Recently, addressing spatial confounding has become a major topic in spatial statistics. However, the literature has provided conflicting definitions, and many proposed definitions do not address the issue of confounding as it is understood in causal inference. We define spatial confounding as the existence of an unmeasured causal confounder with a spatial structure. We present a causal inference framework for nonparametric identification of the causal effect of a continuous exposure on an outcome in the presence of spatial confounding. We propose double machine learning (DML), a procedure in which flexible models are used to regress both the exposure and outcome variables on confounders to arrive at a causal estimator with favorable robustness properties and convergence rates, and we prove that this approach is consistent and asymptotically normal under spatial dependence. As far as we are aware, this is the first approach to spatial confounding that does not rely on restrictive parametric assumptions (such as linearity, effect homogeneity, or Gaussianity) for both identification and estimation. We demonstrate the advantages of the DML approach analytically and in simulations. We apply our methods and reasoning to a study of the effect of fine particulate matter exposure during pregnancy on birthweight in California.
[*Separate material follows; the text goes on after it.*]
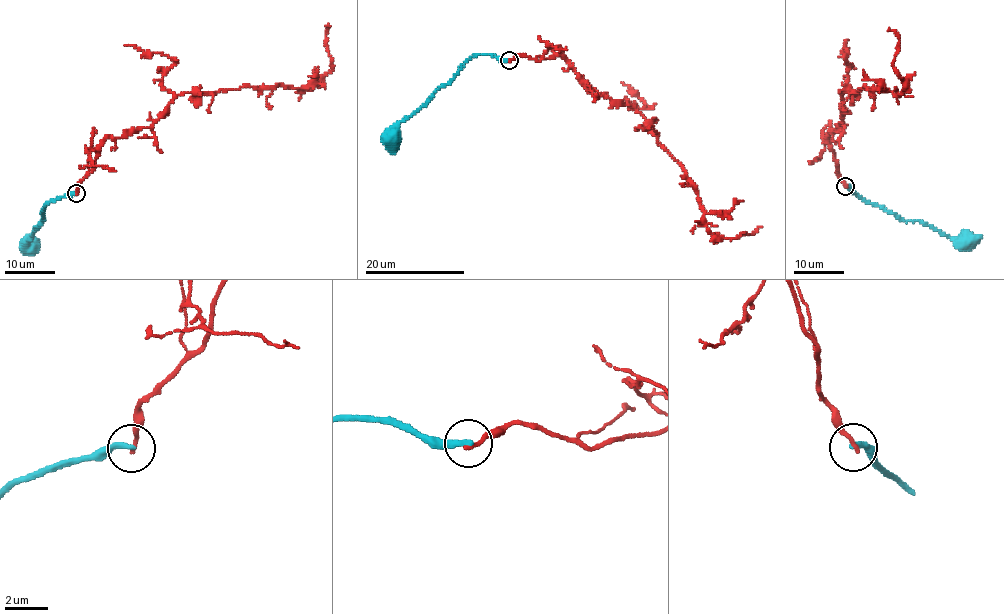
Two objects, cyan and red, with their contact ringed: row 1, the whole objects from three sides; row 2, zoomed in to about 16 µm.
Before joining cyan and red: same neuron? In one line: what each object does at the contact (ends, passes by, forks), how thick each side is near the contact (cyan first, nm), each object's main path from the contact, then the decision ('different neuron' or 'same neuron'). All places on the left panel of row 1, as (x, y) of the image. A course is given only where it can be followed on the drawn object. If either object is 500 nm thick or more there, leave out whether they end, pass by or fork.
cyan ends there; red ends there; 280 nm thick on the cyan side, 190 nm on the other; cyan runs (76, 194), (46, 203), (38, 227), (33, 229), (25, 242), (34, 239); red runs (76, 194), (101, 142), (148, 128), (176, 96), (281, 84), (309, 91), (332, 70), (326, 44), (329, 25); different neuron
翻译：近来，解决空间混杂问题已成为空间统计学中的一个重要议题。然而，相关文献对其定义存在分歧，且许多既有定义并未触及因果推断中混杂概念的核心。我们将空间混杂界定为存在具备空间结构的未观测因果混杂因子。本文提出一套因果推断框架，用于在空间混杂存在时，对连续暴露因素对结局变量的因果效应进行非参数识别。我们设计了双机器学习（DML）方法，通过灵活模型对暴露变量和结局变量分别对混杂因子进行回归，从而得到具有良好稳健性和收敛速率的因果估计量，并证明该方法在空间依赖条件下具备一致性和渐近正态性。据我们所知，这是首个在识别和估计环节均无需依赖线性、效应同质性或高斯性等约束性参数假设的空间混杂处理方法。我们通过理论分析和模拟实验验证了DML方法的优势，并将该方法与推理逻辑应用于加利福尼亚州孕期细颗粒物暴露对出生体重影响的研究。